* **Consigne a**
Recopiez à l'identique, dans les enregistrements, la partie qui commence à la ligne contenant « What is the sum of all Score 2 values? » et va jusqu'à la fin des enregistrements, ces deux bornes comprises, en omettant les images.

:: Extrait

Metamorphoses du soleil

Peintures: Angela Biancofiore
Musique: CODONA
Queens College, New York, avril 2003
Directeur de l’exposition: Peter Carravetta

Il s’agit d’un cycle de peintures exposées à Queens College, New York, avril, 2003.

Les métamorphoses du soleil

par Angela Biancofiore

La peinture mord la vie. La peinture mord la vie à pleines dents… La couleur pénètre la couleur pleinement fortement avidement chaotiquement

La couleur assoiffée de couleur

La ligne doit être libre rapide instantanée elle aussi mord dans la feuille la couleur

Il faut que la vitesse du trait dépasse la vitesse de la pensée. Couleur avec couleur mélangée sur la surface de la feuille. Le trait incarné. Le trait se fait chair bleue rouge jaune sur le théâtre de la feuille.

Comme flèche décochée

Comme éclair dans le ciel

Comme éruption volcanique

Comme débordement de fleuve

Comme houle qui ébranle la mer entière

Le trait maître absolu règne sur le champ incontaminé de la feuille

Je montre les signes

Les signes montent en moi

Débordent, se déversent sur la feuille

Signes de vie, de soleil,

d’accouchements, d’éruption, de cri, de dialogue, de chasse

poursuite, violence

Signes de mort-vie

naissance-destruction

ciel-terre

couleur froide-couleur chaude

la violence des éléments naturels s’exprime dans l’espace de la feuille

la violence de l’humain traverse la feuille

Mes signes-forces se développent dans l’espace, montrent attraction et répulsion, forces traduisant paroles, situations de communication ou d’incommunicabilité: dialogue et non-dialogue, cri, parole

Les signes véhiculent des forces cosmiques, la force des éléments: eau, terre, air, feu

Mes signes décrivent des orbites, résultat de tensions opposées centrifuges et centripètes, les signes-forces incarnent aussi des situations d’une angoisse extrême, de terreur: poursuite de proies, acharnement de prédateurs, la respiration de la proie et du prédateur.

::::

* **Consigne b**
Indiquez si chacune des affirmations suivantes concorde avec l'extrait sur les métamorphoses du soleil, en répondant par oui ou par non et en citant les mots exacts de l'extrait qui tranchent : (i) les peintures ont été exposées à Queens College en avril 2003 ; (ii) la musique est de Peter Carravetta ; (iii) la vitesse de la pensée doit dépasser celle du trait.

:: Données fournies

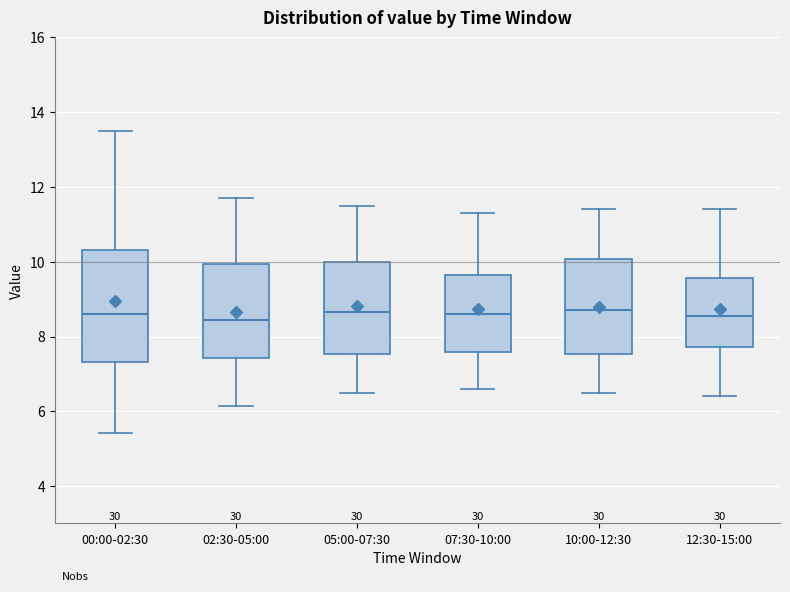

Reading left to right, read every box against the y-axis: the position of its median line, the range the box covers, and the ends of its whiskers. The values are not printed on the chart, so give them approximately, as read against the axis.

00:00-02:30: median 8.6, box 7.4 to 10.4, whiskers 5.4 to 13.6
02:30-05:00: median 8.4, box 7.4 to 10.0, whiskers 6.2 to 11.8
05:00-07:30: median 8.6, box 7.6 to 10.0, whiskers 6.6 to 11.6
07:30-10:00: median 8.6, box 7.6 to 9.6, whiskers 6.6 to 11.4
10:00-12:30: median 8.8, box 7.6 to 10.0, whiskers 6.6 to 11.4
12:30-15:00: median 8.6, box 7.8 to 9.6, whiskers 6.4 to 11.4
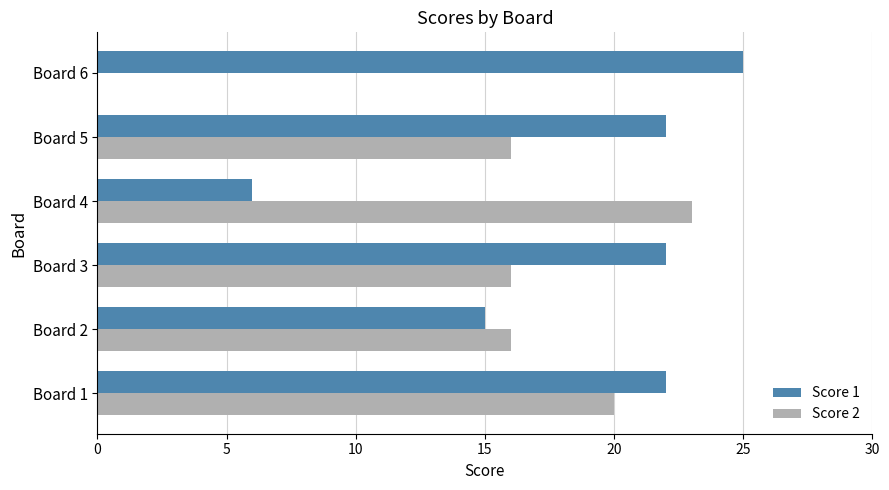

What is the sum of all Score 2 values?

91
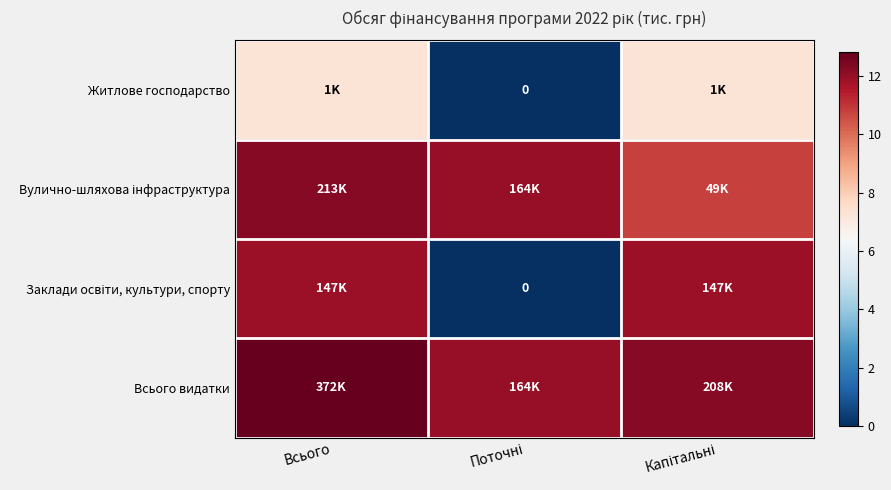

At Поточні, list the series in order from smallest to largest.

Житлове господарство, Заклади освіти, культури, спорту, Вулично-шляхова інфраструктура, Всього видатки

::::

* **Résultat a**
What is the sum of all Score 2 values?

91

At Поточні, list the series in order from smallest to largest.

Житлове господарство, Заклади освіти, культури, спорту, Вулично-шляхова інфраструктура, Всього видатки

* **Résultat b**
(i) Oui : « Il s’agit d’un cycle de peintures exposées à Queens College, New York, avril, 2003. »
(ii) Non : « Musique: CODONA »
(iii) Non : « Il faut que la vitesse du trait dépasse la vitesse de la pensée. »